__Exercise__
Please reproduce the entries starting with the line with "How many data points does each series have?" and going on through the line with "Reading bottom to", swapping "x-axis" for "horizontal axis" and leaving everything else unchanged. Omit the pictures.

Dataset entries Block Start

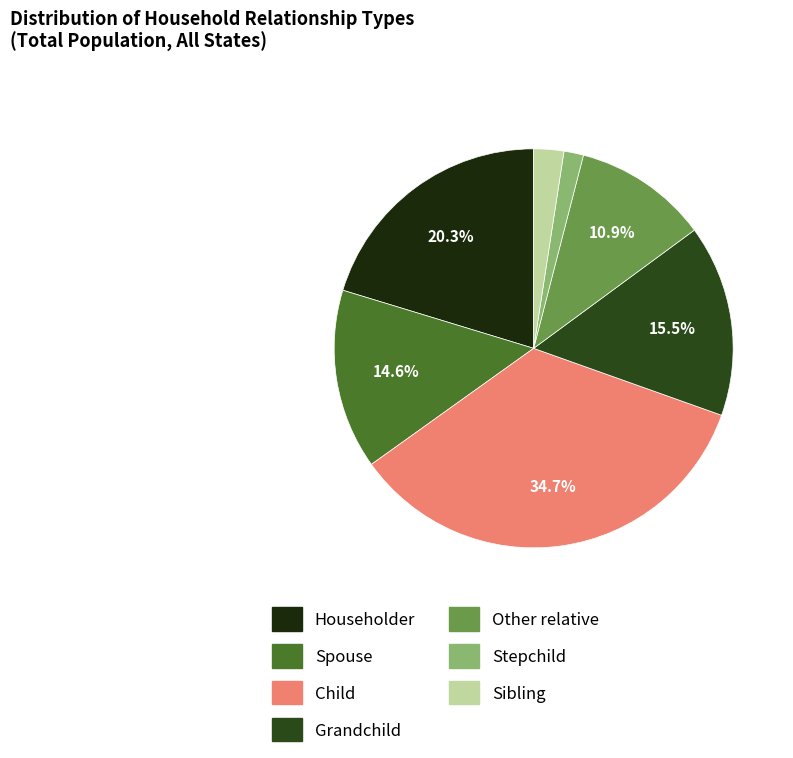

To the nearest percent, what is the average slice percentage?

14%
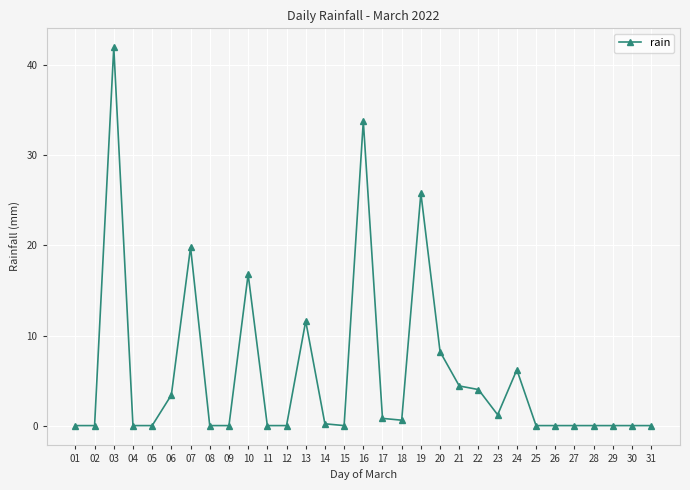

What is the value of the 19th point from the left?

25.8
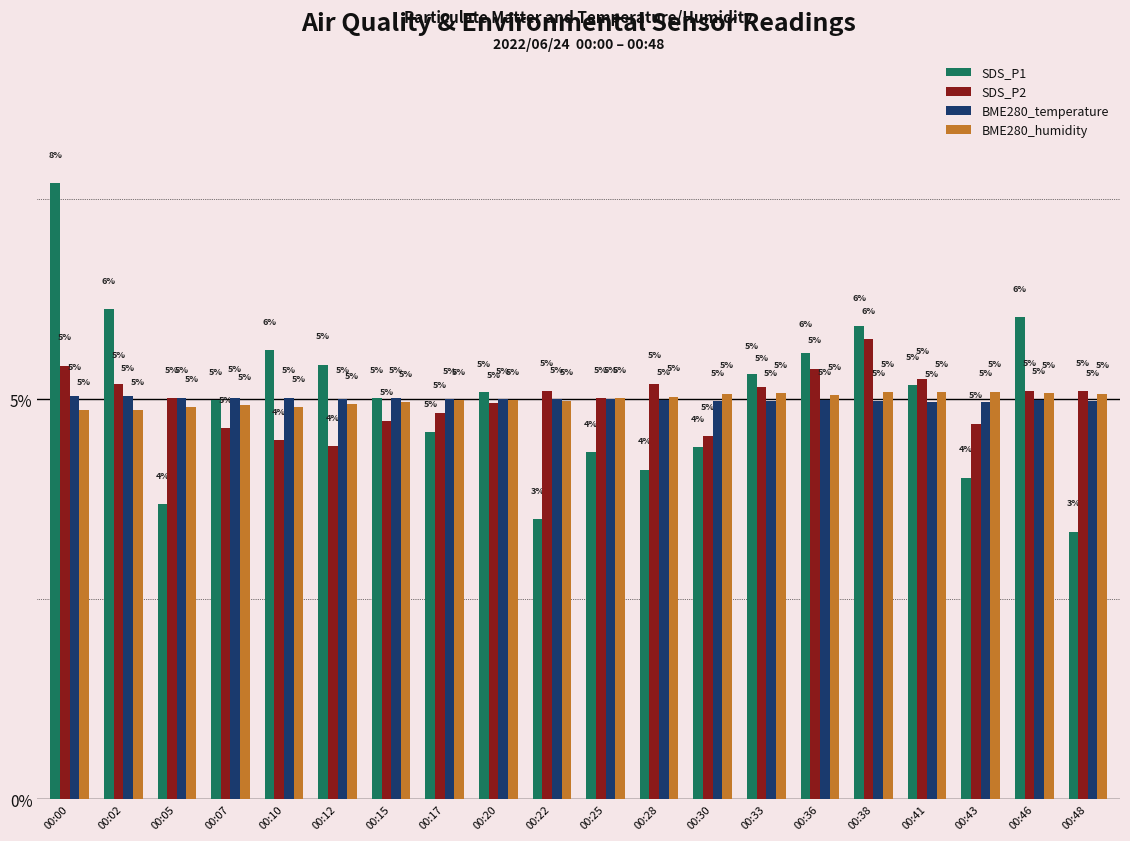

How many data points does each series have?

20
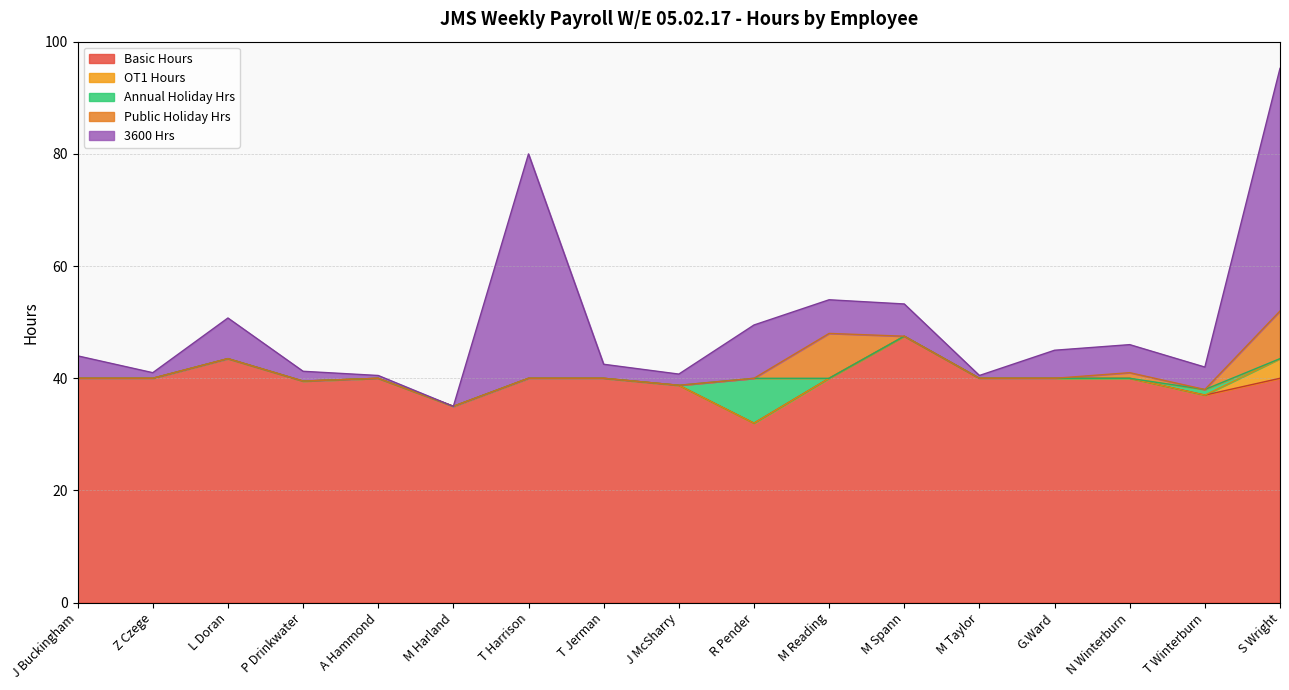

What is the difference between the highest and lowest values at R Pender?

32.0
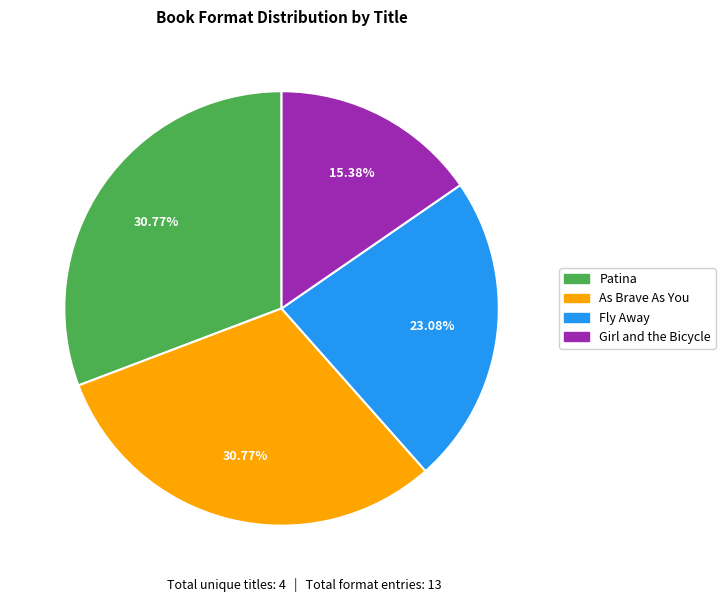

Is the sum of As Brave As You and Fly Away greater than half?

Yes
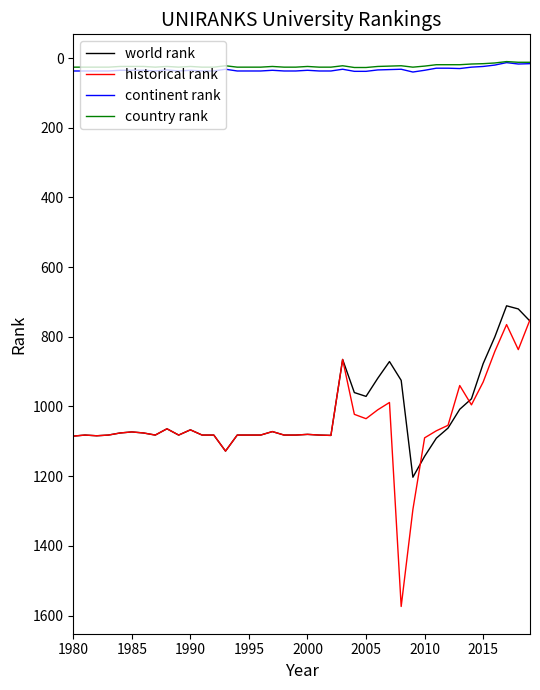

True or false: historical rank and continent rank intersect in this chart.

False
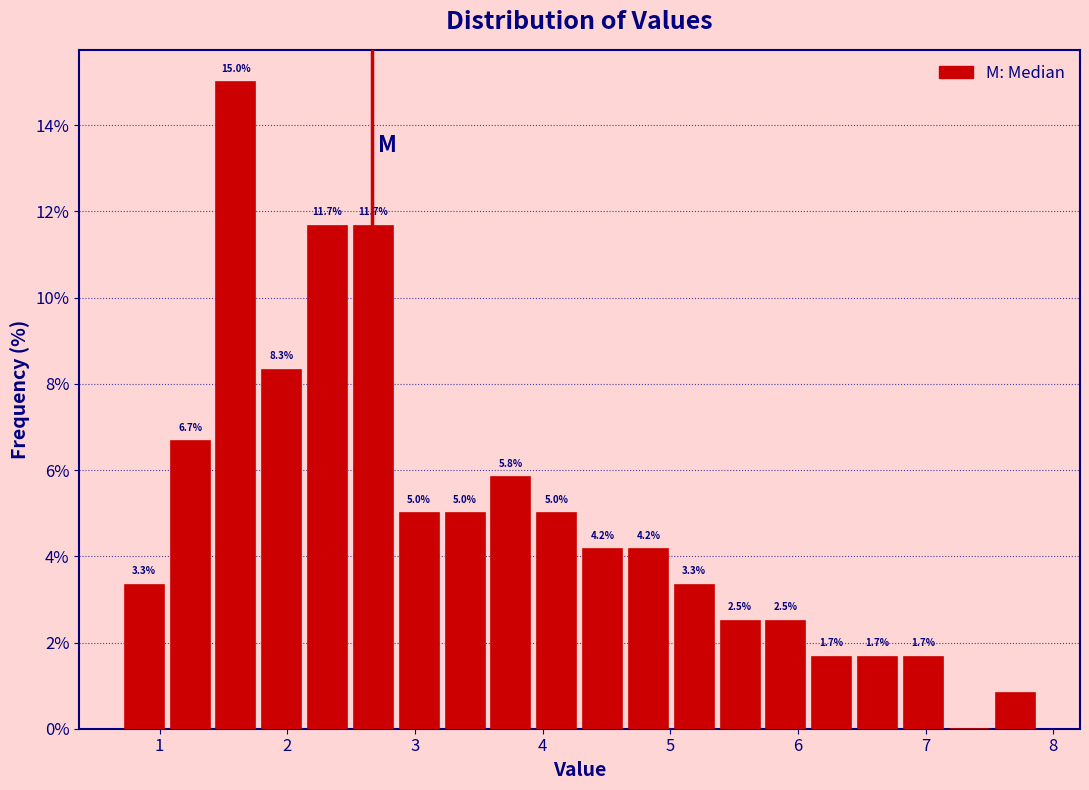

Around what value on the x-axis is the tallest bar? Give the approximate position of its centre, as read against the axis.

1.6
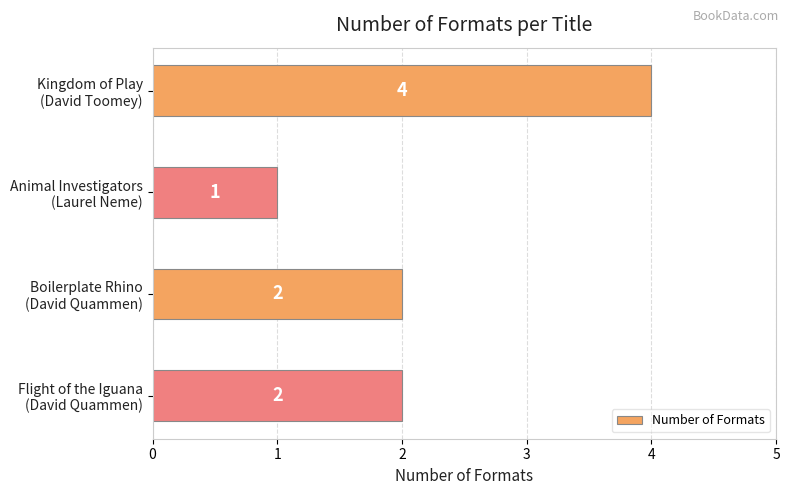

What is the value of the 1st bar from the top?

4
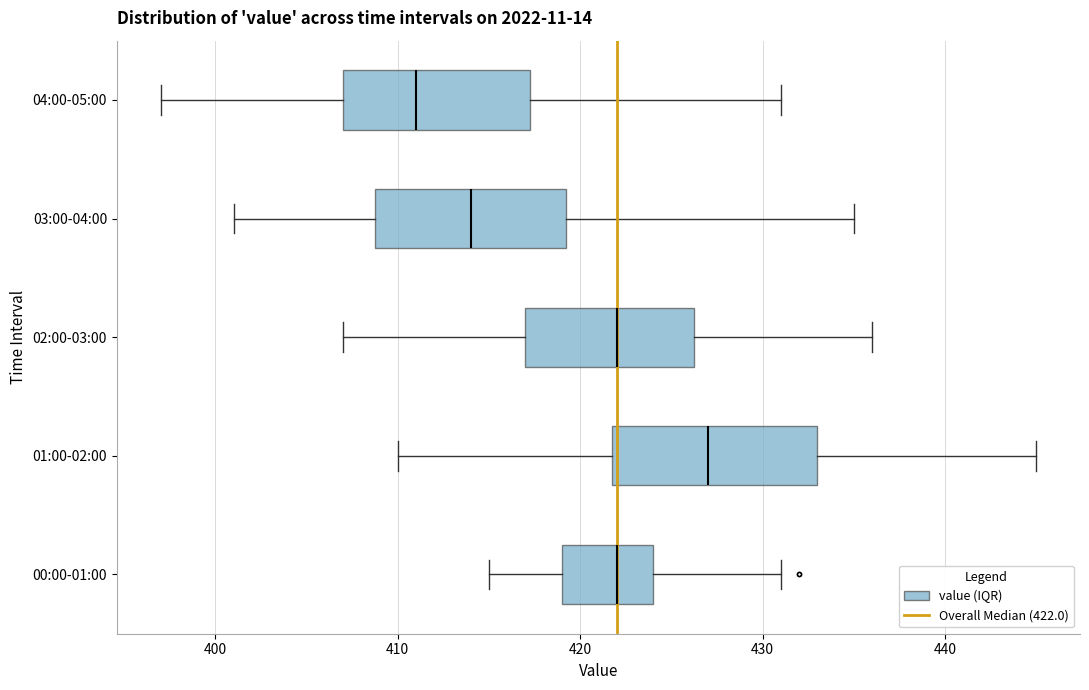

Reading bottom to top, read every box against the x-axis: the position of its median line, the range the box covers, and the ends of its whiskers. The values are not printed on the chart, so give them approximately, as read against the axis.

00:00-01:00: median 422, box 419 to 424, whiskers 415 to 431
01:00-02:00: median 427, box 422 to 433, whiskers 410 to 445
02:00-03:00: median 422, box 417 to 426, whiskers 407 to 436
03:00-04:00: median 414, box 409 to 419, whiskers 401 to 435
04:00-05:00: median 411, box 407 to 417, whiskers 397 to 431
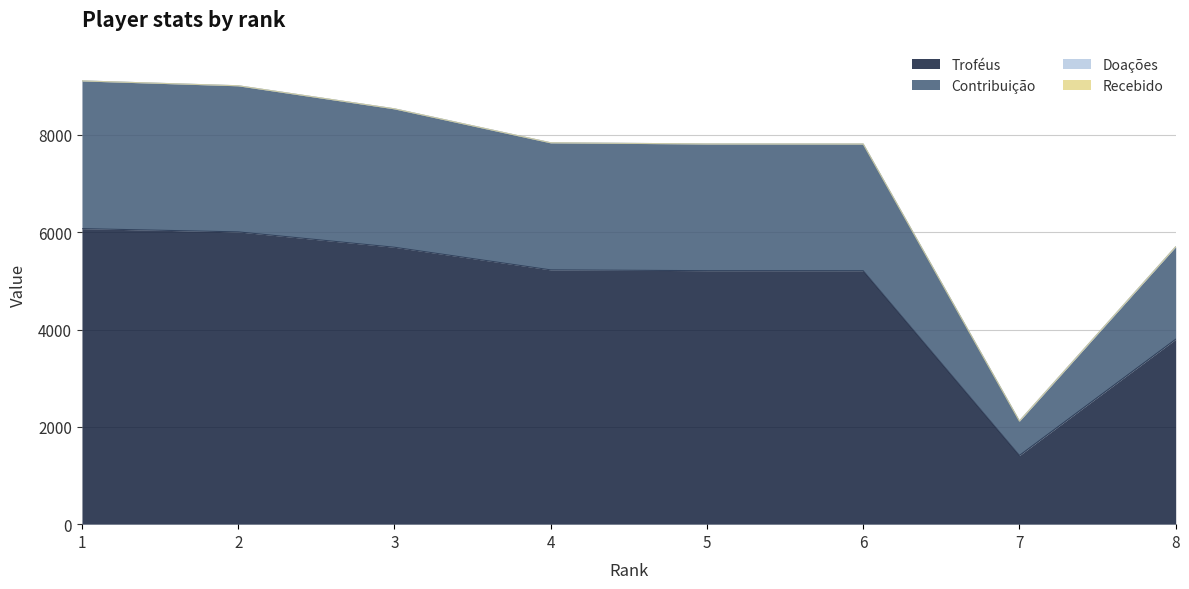

True or false: Contribuição and Troféus intersect in this chart.

False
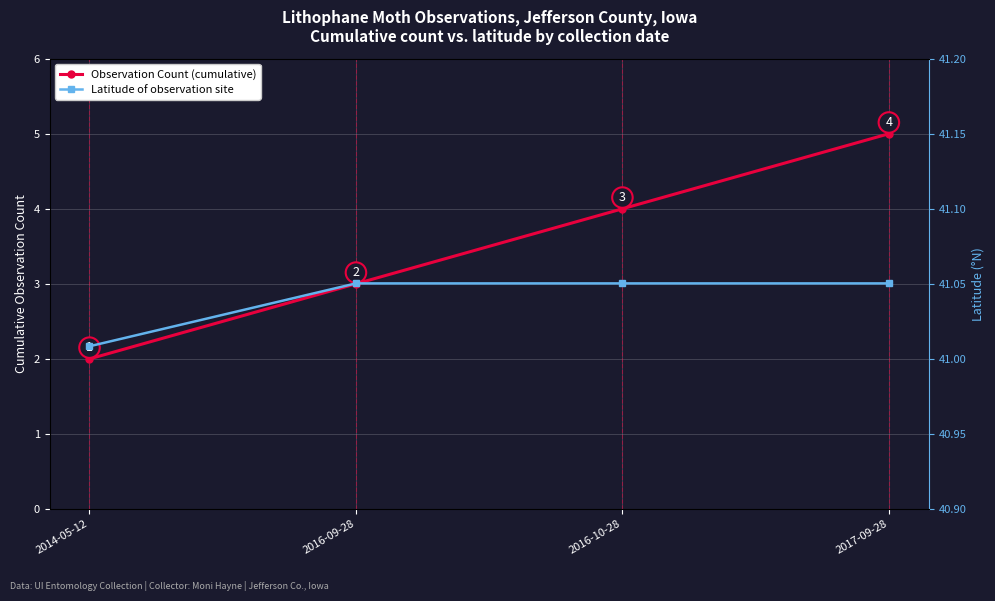

Reading left to right, transcribe all the data shown in this chart.

Observation Count (cumulative): 2014-05-12=2.0	2016-09-28=3.0	2016-10-28=4.0	2017-09-28=5.0
Latitude of observation site: 2014-05-12=41.0	2016-09-28=41.1	2016-10-28=41.1	2017-09-28=41.1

Dataset entries Block End

__Output for this task__
How many data points does each series have?

20

What is the difference between the highest and lowest values at R Pender?

32.0

Is the sum of As Brave As You and Fly Away greater than half?

Yes

True or false: historical rank and continent rank intersect in this chart.

False

Around what value on the horizontal axis is the tallest bar? Give the approximate position of its centre, as read against the axis.

1.6

What is the value of the 1st bar from the top?

4

Reading bottom to top, read every box against the horizontal axis: the position of its median line, the range the box covers, and the ends of its whiskers. The values are not printed on the chart, so give them approximately, as read against the axis.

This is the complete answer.